Friday, October 12, 2007

woke up as usual at around noon....gosh, when u have nothing to do, u have no reason to wake up! so wonder around, heard my mom coming back and prepared myself for another round of nagging!!!!what can i do?if u have a mom whose favourite past time is to find fault and nag at everything u did, either u're doing it or u had done it eons ago or stuff u haven't done......what can u do??just bare with her lor....

although i've been "doing nothing", my heart actually are loaded with worries.......worries about my finals that is in 2 weeks time......i dun usually worry about finals.....maybe because my test result is pretty good in the past, that kind of gave me the confidence....but this time its different! my test, its horrible....all i could do is stare blankly at the questions and scratch my head...i scratch my head a lot this semester.....almost on the verge of becoming a crazy woman ad...

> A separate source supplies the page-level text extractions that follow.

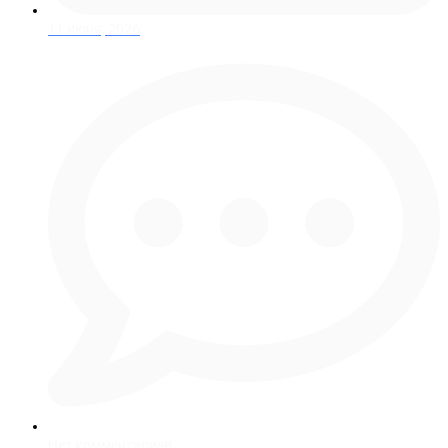
11 июня, 2026
Нет комментариев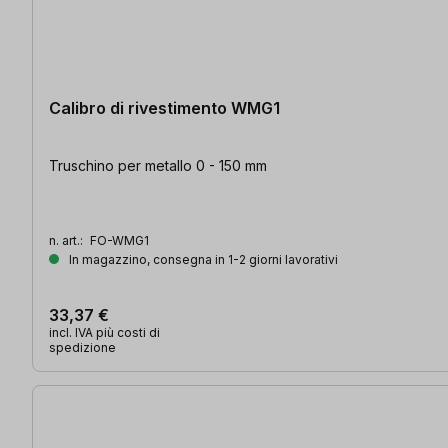
Calibro di rivestimento WMG1
Truschino per metallo 0 - 150 mm
n. art.:
FO-WMG1
In magazzino, consegna in 1-2 giorni lavorativi
33,37 €
incl. IVA più costi di
spedizione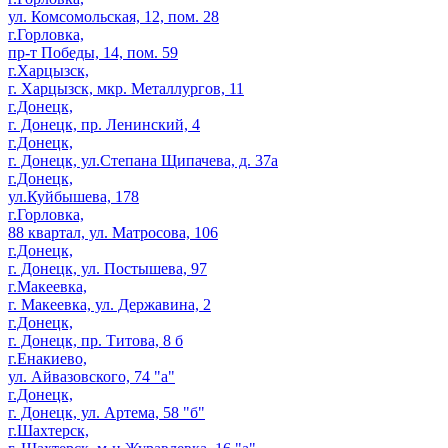
ул. Комсомольская, 12, пом. 28
г.Горловка,
пр-т Победы, 14, пом. 59
г.Харцызск,
г. Харцызск, мкр. Металлургов, 11
г.Донецк,
г. Донецк, пр. Ленинский, 4
г.Донецк,
г. Донецк, ул.Степана Щипачева, д. 37а
г.Донецк,
ул.Куйбышева, 178
г.Горловка,
88 квартал, ул. Матросова, 106
г.Донецк,
г. Донецк, ул. Постышева, 97
г.Макеевка,
г. Макеевка, ул. Державина, 2
г.Донецк,
г. Донецк, пр. Титова, 8 б
г.Енакиево,
ул. Айвазовского, 74 "а"
г.Донецк,
г. Донецк, ул. Артема, 58 "б"
г.Шахтерск,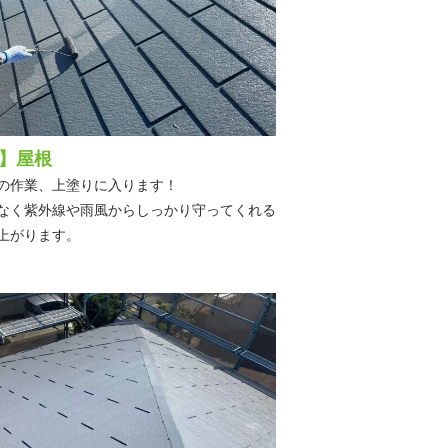
】屋根
の作業、上塗りに入ります！
なく紫外線や雨風からしっかり守ってくれる
上がります。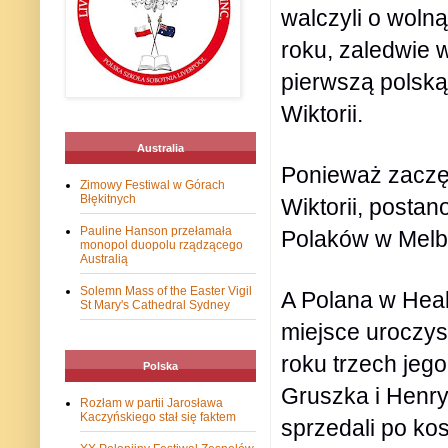
walczyli o wolną
roku, zaledwie w
pierwszą polską
Wiktorii.
Australia
Ponieważ zaczęł
Zimowy Festiwal w Górach
Błękitnych
Wiktorii, posta
Pauline Hanson przełamała
Polaków w Melb
monopol duopolu rządzącego
Australią
Solemn Mass of the Easter Vigil
A Polana w Heal
St Mary's Cathedral Sydney
miejsce uroczys
roku trzech je
Polska
Gruszka i Henryk
Rozłam w partii Jarosława
Kaczyńskiego stał się faktem
sprzedali po ko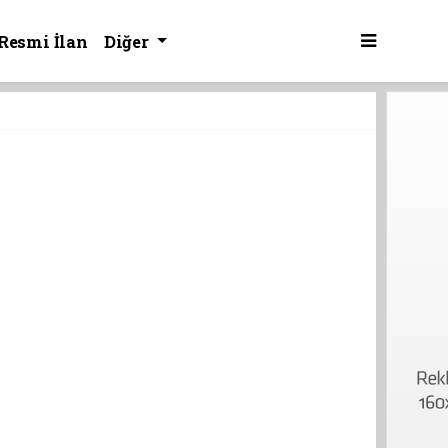
Resmi İlan
Diğer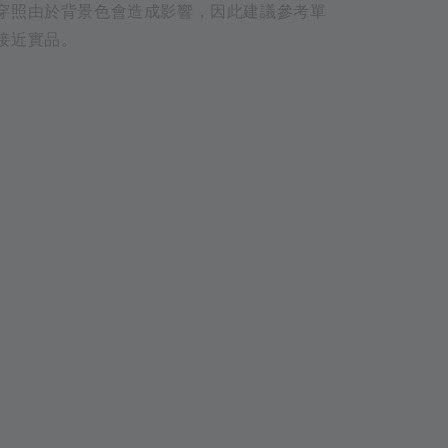
穿照由於背景色會造成影響，因此建議參考單
接近實品。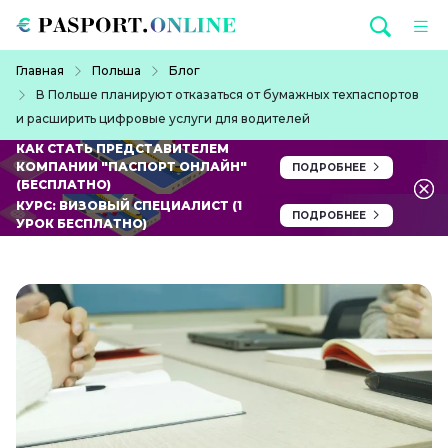
Перейти к основному содержанию
Строка навигации
Главная
Польша
Блог
В Польше планируют отказаться от бумажных техпаспортов
и расширить цифровые услуги для водителей
КАК СТАТЬ ПРЕДСТАВИТЕЛЕМ
КОМПАНИИ "ПАСПОРТ ОНЛАЙН"
ПОДРОБНЕЕ
(БЕСПЛАТНО)
КУРС: ВИЗОВЫЙ СПЕЦИАЛИСТ (1
ПОДРОБНЕЕ
УРОК БЕСПЛАТНО)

but still, i have no mood watsover to start studying...i've mark after raya as my studying week so i'm sticking to it....y my will only works on things that is not important?i should start as early as possible......but starting early also means that i will get bored early and forgets everything in a snap...i need a lock!a LOCK to keep everything that i read inside!!!

And a will to read. i dun have a will to read. i have a will for many things but just not the will to read.i can also remember lots of things....my memory capacity is endless........i always shock ppl with the things that my brain can remember.....but WHY?oh WHY?i just can't remember any facts that i read!